PF tax-exempt on completion of five years of continuous service1 min read . Updated: 02 Jun 2019, 07:41 PM IST
As per Fourth Schedule of the Income-tax Act, the accumulated PF balance due and payable to an employee is exempt from tax, if the employee has rendered continuous service with his employer for a period of 5 years or more
I worked with a company for more than five years, from 2007 to 2013. However, my contribution to provident fund (PF) was for less than five years, from November 2008 to May 2013. The fund was inoperative after 2013. If I withdraw the corpus now, will it be taxable?
It is assumed that you are an Indian citizen.
As per Section 10(12) read with Rule 8 of Part A of the Fourth Schedule of the Income-tax Act, the accumulated PF balance due and payable to an employee, i.e., balance to the employee’s credit on the date of cessation of employment, is exempt from tax, if the employee has rendered continuous service with his employer for a period of five years or more; or if such continuous service (being less than five years) was terminated due to ill health or contraction or discontinuance of employer’s business or any other cause beyond the control of the employee.

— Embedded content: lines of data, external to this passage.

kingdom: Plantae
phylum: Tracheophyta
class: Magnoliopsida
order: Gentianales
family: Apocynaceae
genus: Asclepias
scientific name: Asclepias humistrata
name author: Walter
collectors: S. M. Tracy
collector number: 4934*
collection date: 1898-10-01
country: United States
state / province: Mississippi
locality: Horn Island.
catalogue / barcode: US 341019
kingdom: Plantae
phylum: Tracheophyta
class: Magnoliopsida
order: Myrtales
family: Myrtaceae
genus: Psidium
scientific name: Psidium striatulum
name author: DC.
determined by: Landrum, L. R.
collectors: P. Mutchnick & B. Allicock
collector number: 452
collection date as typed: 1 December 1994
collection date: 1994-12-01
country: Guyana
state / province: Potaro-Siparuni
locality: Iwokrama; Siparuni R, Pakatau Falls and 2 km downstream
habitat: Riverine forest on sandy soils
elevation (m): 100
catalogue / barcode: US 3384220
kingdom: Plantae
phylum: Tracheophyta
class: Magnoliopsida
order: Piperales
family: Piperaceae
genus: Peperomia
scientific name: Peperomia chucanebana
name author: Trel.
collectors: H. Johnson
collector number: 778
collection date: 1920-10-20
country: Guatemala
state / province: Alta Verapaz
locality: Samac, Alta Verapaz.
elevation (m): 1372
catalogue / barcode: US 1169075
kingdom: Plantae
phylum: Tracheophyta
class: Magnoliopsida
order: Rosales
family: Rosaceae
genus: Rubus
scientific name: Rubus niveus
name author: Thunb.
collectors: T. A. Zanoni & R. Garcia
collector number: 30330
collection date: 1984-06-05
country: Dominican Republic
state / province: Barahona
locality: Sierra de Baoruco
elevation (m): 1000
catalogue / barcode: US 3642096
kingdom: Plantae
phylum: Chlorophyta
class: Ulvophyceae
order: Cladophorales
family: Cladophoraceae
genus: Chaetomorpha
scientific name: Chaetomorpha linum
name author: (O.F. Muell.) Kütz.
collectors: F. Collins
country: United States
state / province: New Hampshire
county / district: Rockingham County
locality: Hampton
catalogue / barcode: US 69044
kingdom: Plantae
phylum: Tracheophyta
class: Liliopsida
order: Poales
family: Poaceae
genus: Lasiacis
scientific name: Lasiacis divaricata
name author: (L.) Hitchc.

In your case, you have rendered continuous service with your employer for a period of five years or more. However, the participatory and contributory period in the PF fund was less than five years. Based on a plain reading of the law, it can be construed that as your service period is five years or more, the withdrawals (to the extent specified) should not be taxable in your hands. However, there is an alternate school of thought that as you have rendered contributory service for less than five years from the day you participated and contributed in the PF fund, the withdrawals (to the extent specified) should be considered as taxable in your hands. Hence, this position is not free from doubt specially as the reasons of your non-contributory period is unknown.
Also, it may be noted that a recent judicial ruling of Bangalore ITAT held that interest earned post cessation of employment shall be considered as taxable in the hands of the individual. However, considering that this was a fact-specific case, the applicability of the same would need to be evaluated on a case-to-case basis.